For nearly two decades, Wickner has been quietly working on solving the mystery of one of the least well-understood yet deadliest of all disease families—prion infections. As the etiologic agents believed to be responsible for scrapie in sheep and goats, bovine spongiform encephalopathy in cattle (“mad cow” disease), and Creutzfeld-Jakob disease, kuru, and others in humans, prions are infectious misfolded proteins absent of nucleic acid that induce irreversible amyloid formation in brain and neural tissue. There is no known treatment for prion infection; and the disease, once neurodegenerative symptoms develop, is rapidly and uniformly fatal.

In 1994, Wickner and colleagues discovered that the budding yeast Saccharomyces cerevisiae could have prion infections.  Based on a genetic approach that he developed, he showed that two long-known non-chromosomal genetic elements, [URE3] and [PSI], were altered forms of their normal counterpart proteins, Ure2p and Sup35p, that had acquired the ability to transmute the normal form into the abnormal prion form.  The genetic approach he developed was three, now oft-cited genetic criteria for identifying: (1) reversible curability: unlike viruses or plasmids, prions can arise de novo or reappear spontaneously in a previously “cured “ strain, (2) overproduction risk: excess production of the normal protein increases the risk of prion formation, and (3) phenotypic similarity to mutant forms: the phenotype of an organism infected by a prion is the same as the phenotype of a mutant in the gene encoding the protein.  Wickner characterized the prion domains of these proteins, showing that they form in-register parallel beta-sheet infectious amyloids, thus explaining how a protein can be a gene.  His studies of the biological properties of these prions have shown that yeast prions are diseases of yeast.

Current and future research directions for the Wickner lab include further studies of the structure of yeast prion amyloids, development of laboratory methods to search for new prions, and genetic screens to find proteins that affect prion generation and propagation.

Wickner earned his undergraduate degree in mathematics from Cornell University and his medical degree from Georgetown University School of Medicine. He completed a medical internship at North Carolina Memorial Hospital. In 1967, he joined NIDDK as a pharmacology research associate and, except for a three-year stint as a Helen Hay Whitney Fellow in the Department of Developmental Biology and Cancer at Albert Einstein College of Medicine, has spent his entire career there. He has risen in rank at NIDDK to his current position as chief of the Laboratory of Biochemistry and Genetics (a post he has held for the last 15 years) and is an NIH Distinguished Investigator.

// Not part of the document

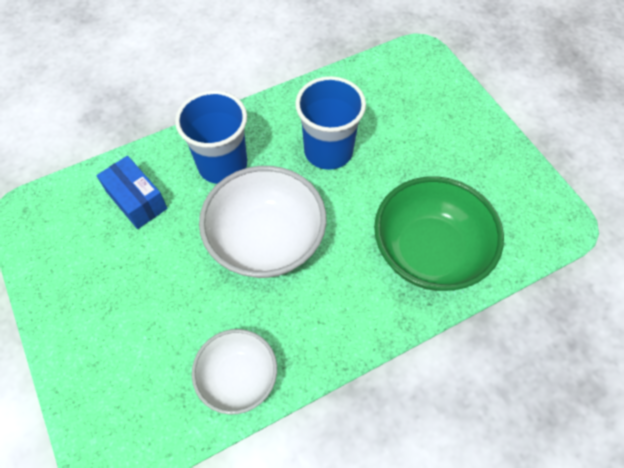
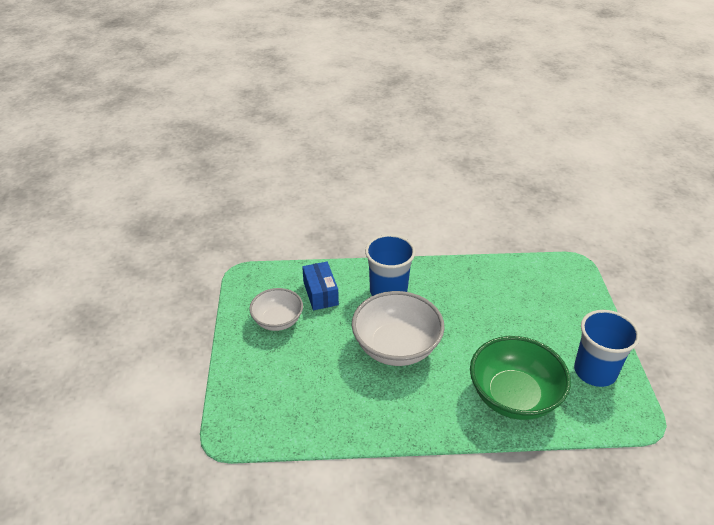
camera: 25 degrees right, 20 degrees down
(238, 377) = (337, 421): white bowl -> white bowl (277, 321)
(328, 151) = (468, 307): blue cup -> blue cup (595, 371)

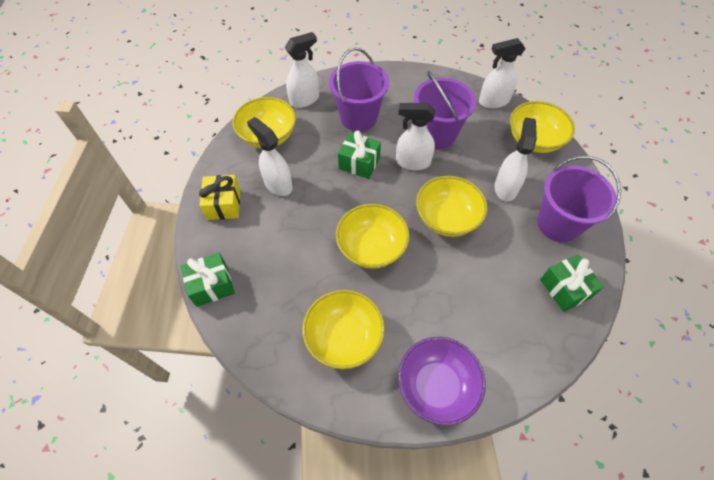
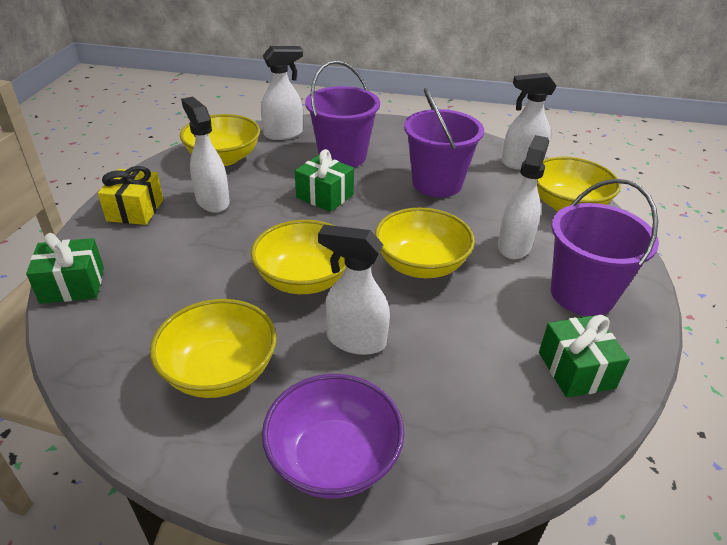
camera: 10 degrees right, 20 degrees down
(412, 162) = (394, 204): white spray bottle -> white spray bottle (355, 340)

Wickner’s many honors include the Norman P. Salzman Mentor Award in Virology and the U.S. Public Health Service Meritorious Service Medal, Outstanding Service Medal, and Commendation Medal. He is a member of the National Academy of Sciences, American Academy of Arts and Sciences, American Academy of Microbiology, and a fellow of the American Association for the Advancement of Science.